Friday, October 5, 2007

A crack in the present with a glimpse of my past

Today is Friday. My client, his mother and his girl-friend/financee are waiting in the lobby of my offices. I am sitting here in front of my computer awaiting a phone call from the assistant district attorney.

The phone rang a few moments ago and it was one of the realtors for the closing which was supposed to happen today. I had to discuss with her the fact that it was not closing today and would probably close on Monday or Tuesday of next week.

The brain is a strange thing, and perhaps mine is stranger than most. For some, unknown reason, I just had a brief memory of my previous life in Huntsville, Alabama flash through my mind. For just a second, I could smell and see a dark, rainy afternoon in Summer, on the sidewalk in a suburban shopping plaza on the outskirts of Huntsville, in 1965. I could witness the dark clouds hovering above us and feel the humidity as it wrapped around me in a precursor to rain. The concrete was clean and hard on my tennis-shoed feet and I could sense my brother and mother around me, but they weren't in my vision.

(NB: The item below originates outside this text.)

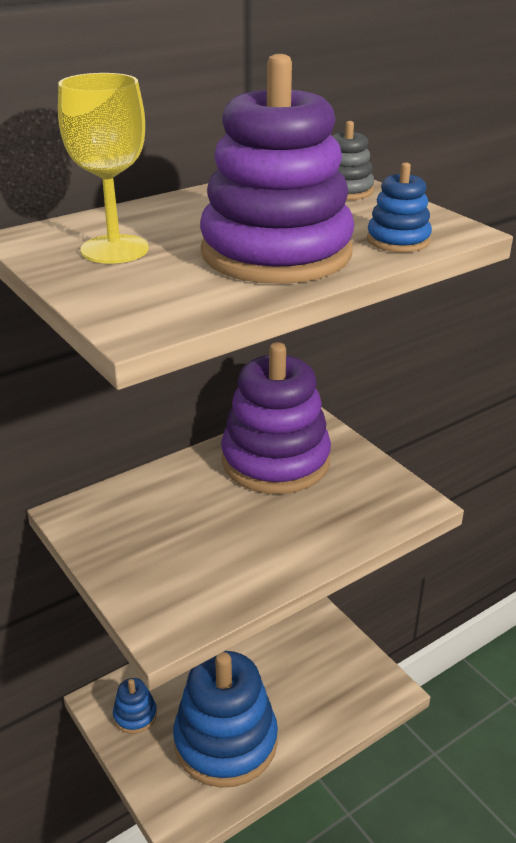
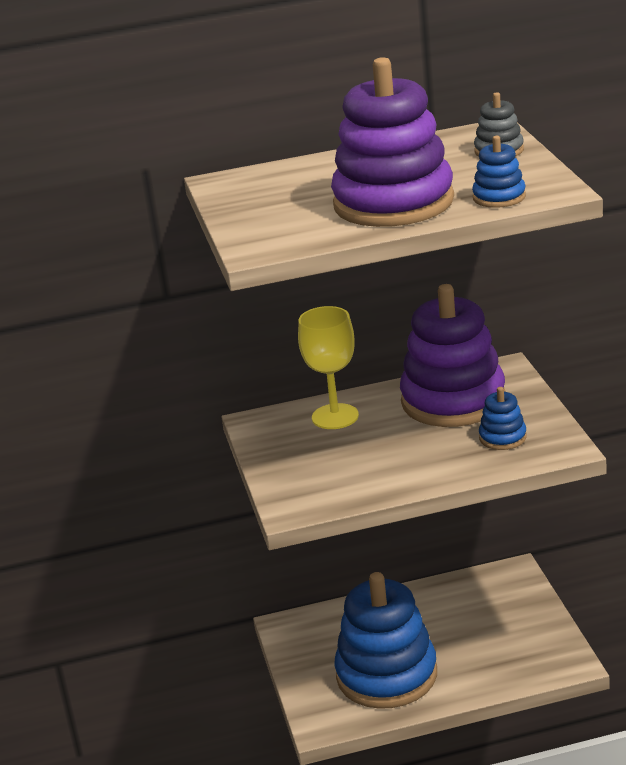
camera: 25 degrees right, 5 degrees down
(114, 249) = (276, 194): yellow goblet -> yellow goblet (335, 417)
(135, 715) = (312, 641): blue stacking toy -> blue stacking toy (502, 437)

The odd thing is that the little aches and burdensome heaviness of my fifty years were not felt for the moment, and I really felt like I was eight again. The years and the pounds had melted magically away and I felt like all of my future was ahead of me, rather than only half of it. The sense of youth was so palpable that the promise of life ahead of me was not just a promise but a present reality. An unforeseen, unsensed future reality in the present.

Now it is gone. I sit in front of my computer and jam heavily on the keys. My shoulders ache from the stress of my body drooping down towards the center of the earth, as if magnetized towards the core. If I stood up and walked I would feel the sharp knives in my knees cutting through the years of torquing my knees one way or another, reaching for running backs or chasing a toddler. Stressed by the extra pounds around my abdomen. Just thinking about my shoulders, exacerbates the feelings in my neck and shoulders. Age. Fun.

But why did Huntsville creep through my mind? I consider the Huntsville of 1965. The somnolent village along the Tennessee River in Northern Alabama, surrounded by cotton fields and Monte Sano are almost gone, replaced by the world of Space Exploration and missiles. Werner Von Braun, a rocket scientist, plucked from Germany at the end of World War II and sent to live and work in this little Southern town, is the unofficial king of Huntsville. He appears at school open houses and Fourth of July parades. Everything is brand new and modern. My school is new, my home and the subdivision in which it is located are brand new. The designs are so modern, so different from the little frame houses in which the rest of my family live.

The school age boys in my neighborhood play in the houses under construction after the construction crews go home at night or run through the cotton fields at the end of our road, picking cotton bolls like mad boll weevils in the summer sunshine. Nothing is more wonderful than a large pile of dirt in someone's yard, a place for the imagination to see battlefields and constructions sites (what irony) or plantations along the Tennessee River. Only the call for supper and the inevitable shower from a garden hose before we enter the house with all that dirt, can stop our ramblings.

This time living in Huntsville was only a short respite between the Indianapolis of my toddler years and the rest of my life in Georgia. Everything about it was a midpoint. I remember shopping for groceries in an old country store a couple of miles from home and eating pork barbecue in a joint on the edge of town, the walls covered with calendars decorated with hunting scenes or the latest team from Tuscaloosa or Auburn. I remember my bus driver loudly singing country songs to us as we pulled into the drive for our elementary school. And I remember the "whites-only" pool in which I learned how to swim and the exotic vegetables at the farmer's market, varieties of which I had never heard until we came down South and inspected nature's bounty up close.

But I also remember attending school programs at Redstone Arsenal and seeing the missiles and rockets and cannons, which were all the most current techology, pointed away from Huntsville and Alabama and toward the world and beyond. I see my dad representing the brand new computers of IBM in his suit, white shirt and tie. I remember feeling the earth shake and hearing the windows rattle as NASA tested the Saturn rocket boosters which would lead man to walk on the moon. I remember looking out my window at night, trying to catch a glimpse of one of the astronauts as they sailed overhead.

So everything was old and antique and a sleepy reminder of earlier times, but also restless, brand new, vibrant and promising of the Future. Ray Bradbury had come to live with Truman Copote and the world of To Kill a Mockingbird. That was Huntsville, Alabama in 1965.